• Written task:
Write out every line of each item below word for word, leaving out the pictures.

• Exercise material:
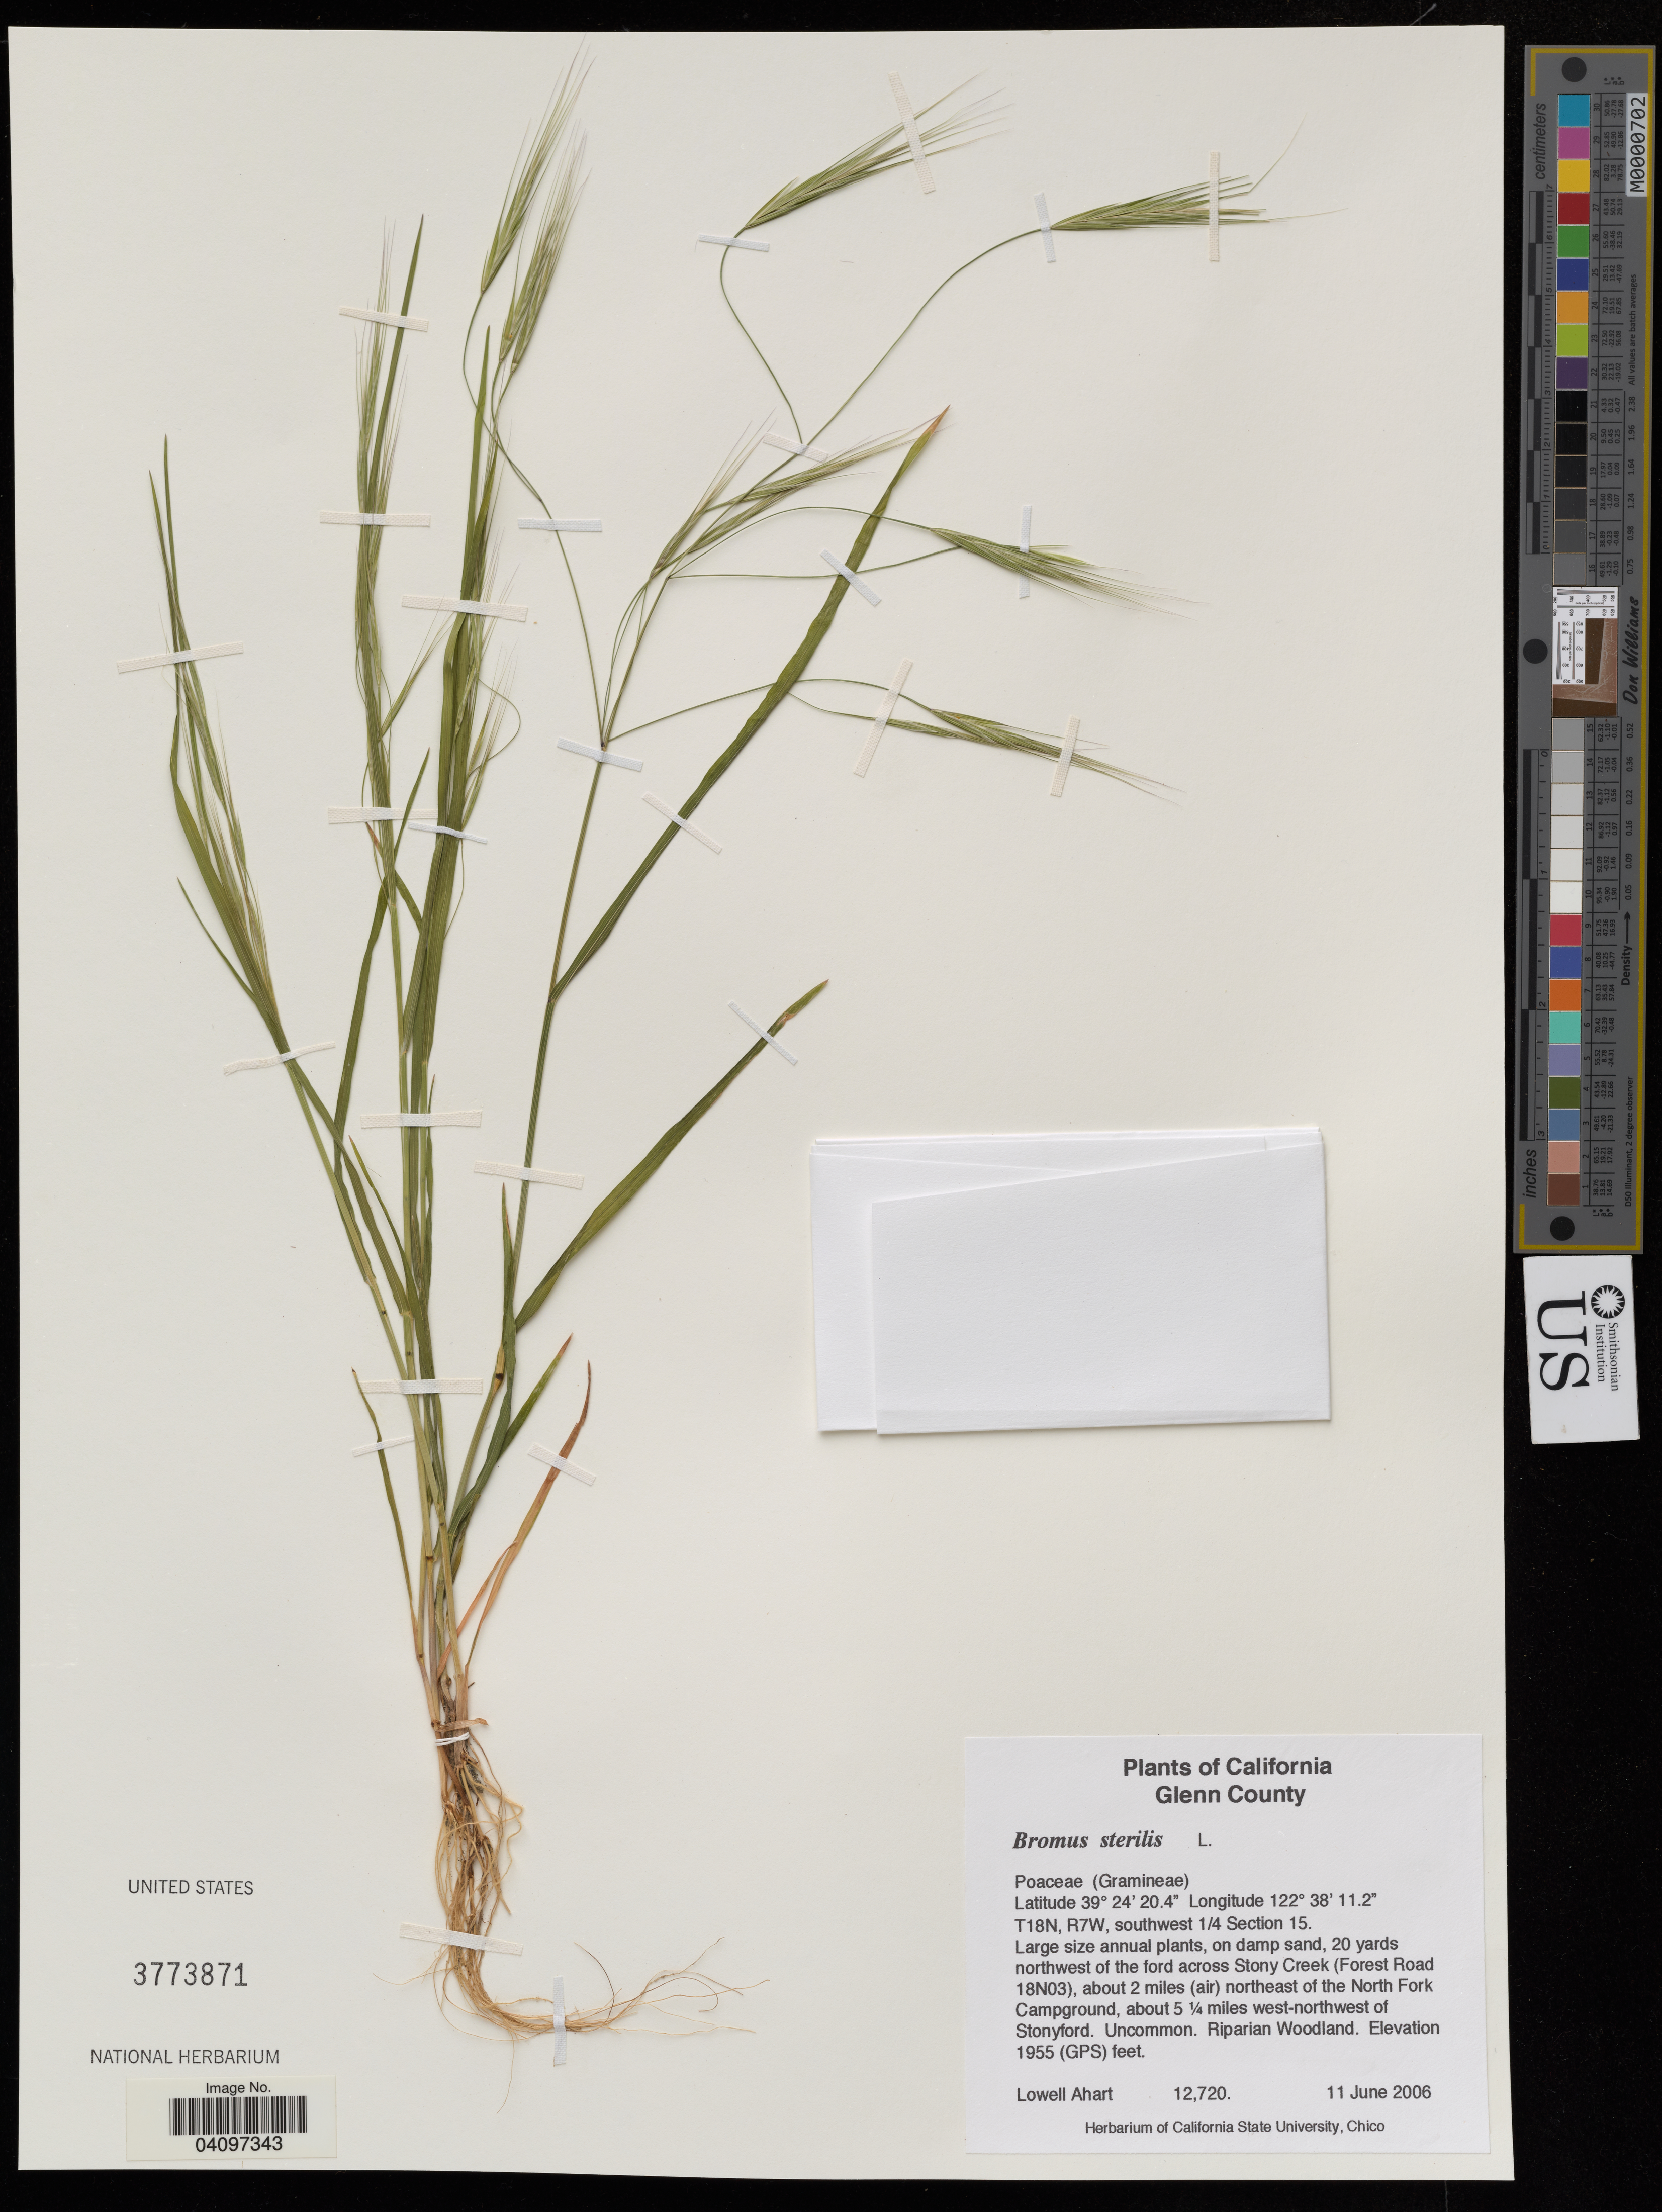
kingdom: Plantae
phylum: Tracheophyta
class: Liliopsida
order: Poales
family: Poaceae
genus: Bromus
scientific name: Bromus sterilis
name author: L.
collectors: L. Ahart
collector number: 12720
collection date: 2006-06-11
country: United States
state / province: California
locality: Glenn County. T18N, R7W, southwest 1/4 Section 15. 20 yards northwest of the ford across Stony Creek (Forest Road 18N03), about 2 miles (air) northeast of the North Fork Campground, about 5 1/4 miles west-northwest of Stonyford.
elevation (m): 596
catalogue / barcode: US 3773871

• Exercise answer:
kingdom: Plantae
phylum: Tracheophyta
class: Liliopsida
order: Poales
family: Poaceae
genus: Bromus
scientific name: Bromus sterilis
name author: L.
collectors: L. Ahart
collector number: 12720
collection date: 2006-06-11
country: United States
state / province: California
locality: Glenn County. T18N, R7W, southwest 1/4 Section 15. 20 yards northwest of the ford across Stony Creek (Forest Road 18N03), about 2 miles (air) northeast of the North Fork Campground, about 5 1/4 miles west-northwest of Stonyford.
elevation (m): 596
catalogue / barcode: US 3773871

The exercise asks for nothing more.